Part 4

2K 131 0
                                    

-Still Candy’s POV-

            Aku terperangah selama beberapa saat sambil menatapi punggungnya yang berangsur menjauh. Samar-samar ada harum aroma parfum maskulin yang menguar di udara yang berada di sekelilingku. Dalam keadaan normal, mungkin aroma parfum Justin merupakan aroma parfum cowok tergentle yang pernah aku hirup, namun mengingat kelakuannya padaku barusan, dengan sepenuh hati aku menarik pikiran yang sempat terlintas di kepalaku itu. Justin sialan. Aku masih merutuk-rutuk pemuda bermata cokelat madu itu ketika mendadak pandanganku mendadak tertuju pada layar komputer purba yang masih dengan setianya menampilkan layar home screen. Aku menggeram kesal untuk yang kesekian kalinya. Justin benar-benar sialan.

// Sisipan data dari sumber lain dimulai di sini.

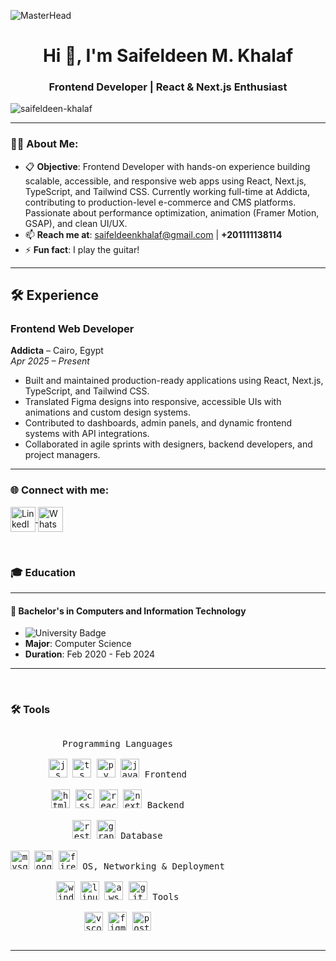 ![MasterHead](https://i.redd.it/bpxxqqvps4h91.gif)
<h1 align="center">Hi 👋, I'm Saifeldeen M. Khalaf</h1>
<h3 align="center">Frontend Developer | React & Next.js Enthusiast</h3>

<p align="left"> 
  <img src="https://komarev.com/ghpvc/?username=saifeldeen-khalaf&label=Profile%20views&color=0e75b6&style=flat" alt="saifeldeen-khalaf" /> 
</p>

---

### 👨‍💻 About Me:
- 📋 **Objective**: Frontend Developer with hands-on experience building scalable, accessible, and responsive web apps using React, Next.js, TypeScript, and Tailwind CSS. Currently working full-time at Addicta, contributing to production-level e-commerce and CMS platforms. Passionate about performance optimization, animation (Framer Motion, GSAP), and clean UI/UX. 
- 📫 **Reach me at**: [saifeldeenkhalaf@gmail.com](mailto:saifeldeenkhalaf@gmail.com) | **+201111138114**  
- ⚡ **Fun fact**: I play the guitar!  

---

## 🛠️ Experience

### Frontend Web Developer  
**Addicta** – Cairo, Egypt  
*Apr 2025 – Present*

- Built and maintained production-ready applications using React, Next.js, TypeScript, and Tailwind CSS.
- Translated Figma designs into responsive, accessible UIs with animations and custom design systems.
- Contributed to dashboards, admin panels, and dynamic frontend systems with API integrations.
- Collaborated in agile sprints with designers, backend developers, and project managers.

---

<h3 align="left">🌐 Connect with me:</h3>
<p align="left">
  <a href="https://linkedin.com/in/saifeldeen-mohamed-khalaf/" target="_blank">
    <img align="center" src="https://raw.githubusercontent.com/rahuldkjain/github-profile-readme-generator/master/src/images/icons/Social/linked-in-alt.svg" alt="LinkedIn - Saifeldeen Khalaf" height="40" width="40" />
  </a>
  <a href="https://wa.me/+201111138114" target="_blank">
    <img align="center" src="https://upload.wikimedia.org/wikipedia/commons/6/6b/WhatsApp.svg" alt="WhatsApp - Saifeldeen Khalaf" height="40" width="40" />
  </a>
</p>

<br>

### 🎓 Education

---

#### 🏫 **Bachelor's in Computers and Information Technology**

- ![University Badge](https://img.shields.io/badge/Future_University_in_Egypt-0055A4?style=flat&logo=university&logoColor=white)
- **Major**: Computer Science
- **Duration**: Feb 2020 - Feb 2024

---

<br>

### 🛠️ Tools
<div>
  <p style="display: inline-block;" align="center">
    <kbd>
      <kbd>Programming Languages</kbd>
      <br>
      <br>
      <img width="30px" src="https://cdn.jsdelivr.net/gh/devicons/devicon/icons/javascript/javascript-original.svg" alt="js" title="JavaScript"/>
      <img width="30px" src="https://cdn.jsdelivr.net/gh/devicons/devicon/icons/typescript/typescript-original.svg" alt="ts" title="TypeScript"/> 
      <img width="30px" src="https://cdn.jsdelivr.net/gh/devicons/devicon/icons/python/python-original.svg" alt="py" title="Python"/> 
      <img width="30px" src="https://cdn.jsdelivr.net/gh/devicons/devicon/icons/java/java-original.svg" alt="java" title="Java"/>  
    </kbd>
    <kbd>
      <kbd>Frontend</kbd>
      <br>
      <br>
      <img width="30px" src="https://cdn.jsdelivr.net/gh/devicons/devicon/icons/html5/html5-original.svg" alt="html" title="HTML5"/> 
      <img width="30px" src="https://cdn.jsdelivr.net/gh/devicons/devicon/icons/css3/css3-original.svg" alt="css" title="CSS3"/> 
      <img width="30px" src="https://cdn.jsdelivr.net/gh/devicons/devicon/icons/react/react-original.svg" alt="react" title="React.js"/>
      <img width="30px" src="https://cdn.jsdelivr.net/gh/devicons/devicon/icons/nextjs/nextjs-line.svg" alt="nextjs" title="Next.js"/>
    </kbd>
    <kbd>
      <kbd>Backend</kbd>
      <br>
      <br>
      <img width="30px" src="https://user-images.githubusercontent.com/25181517/187070862-03888f18-2e63-4332-95fb-3ba4f2708e59.png" alt="rest" title="REST API"/>
      <img width="30px" src="https://user-images.githubusercontent.com/25181517/192107856-aa92c8b1-b615-47c3-9141-ed0d29a90239.png" alt="graphql" title="GraphQL"/>
    </kbd>
    <kbd>
      <kbd>Database</kbd>
      <br>
      <br>
      <img width="30px" src="https://cdn.jsdelivr.net/gh/devicons/devicon/icons/mysql/mysql-original.svg" alt="mysql" title="MySQL"/>
      <img width="30px" src="https://cdn.jsdelivr.net/gh/devicons/devicon/icons/mongodb/mongodb-original.svg" alt="mongodb" title="MongoDB"/>
      <img width="30px" src="https://cdn.jsdelivr.net/gh/devicons/devicon/icons/firebase/firebase-plain.svg" alt="firebase" title="Google Firebase"/>
    </kbd>
    <kbd>
      <kbd>OS, Networking & Deployment</kbd>
      <br>
      <br>
      <img width="30px" src="https://cdn.jsdelivr.net/gh/devicons/devicon/icons/windows8/windows8-original.svg" alt="windows" title="Windows"/>
      <img width="30px" src="https://cdn.jsdelivr.net/gh/devicons/devicon/icons/linux/linux-original.svg" alt="linux" title="Linux"/>
      <img width="30px" src="https://user-images.githubusercontent.com/25181517/183896132-54262f2e-6d98-41e3-8888-e40ab5a17326.png" alt="aws" title="AWS"/>
      <img width="30px" src="https://cdn.jsdelivr.net/gh/devicons/devicon/icons/git/git-original.svg" alt="git" title="Git"/>
    </kbd>
    <kbd>
      <kbd>Tools</kbd>
      <br>
      <br>
      <img width="30px" src="https://cdn.jsdelivr.net/gh/devicons/devicon/icons/visualstudio/visualstudio-plain.svg" alt="vscode" title="Visual Studio Code"/>
      <img width="30px" src="https://cdn.jsdelivr.net/gh/devicons/devicon/icons/figma/figma-original.svg" alt="figma" title="Figma"/>
      <img width="30px" src="https://cdn.jsdelivr.net/gh/devicons/devicon/icons/postman/postman-original.svg" alt="postman" title="Postman"/>
    </kbd>
  </p>
</div>



---

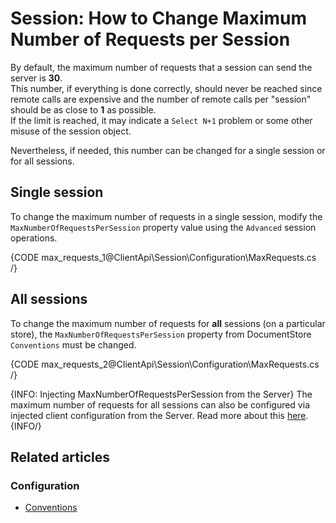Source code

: # Session: How to Change Maximum Number of Requests per Session

By default, the maximum number of requests that a session can send the server is **30**.  
This number, if everything is done correctly, should never be reached since remote 
calls are expensive and the number of remote calls per "session" should be as close 
to **1** as possible.  
If the limit is reached, it may indicate a `Select N+1` problem or some other misuse 
of the session object.

Nevertheless, if needed, this number can be changed for a single session or for all sessions.

## Single session

To change the maximum number of requests in a single session, modify the `MaxNumberOfRequestsPerSession` 
property value using the `Advanced` session operations.

{CODE max_requests_1@ClientApi\Session\Configuration\MaxRequests.cs /}

## All sessions

To change the maximum number of requests for **all** sessions (on a particular store), 
the `MaxNumberOfRequestsPerSession` property from DocumentStore `Conventions` must be changed.

{CODE max_requests_2@ClientApi\Session\Configuration\MaxRequests.cs /}

{INFO: Injecting MaxNumberOfRequestsPerSession from the Server}
The maximum number of requests for all sessions can also be configured via injected client 
configuration from the Server. Read more about this [here](../../../studio/server/client-configuration).
{INFO/}

## Related articles

### Configuration

- [Conventions](../../../client-api/configuration/conventions)
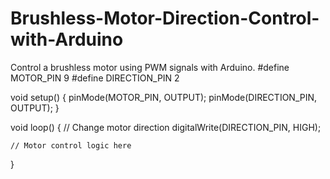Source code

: # Brushless-Motor-Direction-Control-with-Arduino
Control a brushless motor using PWM signals with Arduino.
#define MOTOR_PIN 9
#define DIRECTION_PIN 2

void setup() {
    pinMode(MOTOR_PIN, OUTPUT);
    pinMode(DIRECTION_PIN, OUTPUT);
}

void loop() {
    // Change motor direction
    digitalWrite(DIRECTION_PIN, HIGH);

    // Motor control logic here
}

            Aku memutuskan berhenti menghina Justin dengan suara-suara dalam benakku, dan mulai memikirkan cara terbaik untuk memadamkan fosil berbasis modern ini. Menutupnya dengan karung basah? Jelas itu bukan pilihan bijak. Meskipun benda ini benar-benar benda terkutuk, tapi dia tetaplah komputer, bukan kompor minyak yang baru saja meledak. Memukulnya lagi dengan kaki atau tangan? Well, kupikir caraku yang itu tidak akan berhasil. Hanya kaki Justin yang memiliki kemampuan magis untuk komputer ini. Aku curiga, jangan-jangan dialah pawang yang melatih komputer ini untuk mengerjaiku habis-habisan. Aku masih mengetuk-ngetukkan jari di pelipisku ketika mendadak sebuah ide terlintas di benakku. Bagaimana jika aku mencabut stop kontaknya, dengan demikian maka komputer ini tidak akan mendapat aliran listrik lagi. Yeah, ide yang bagus.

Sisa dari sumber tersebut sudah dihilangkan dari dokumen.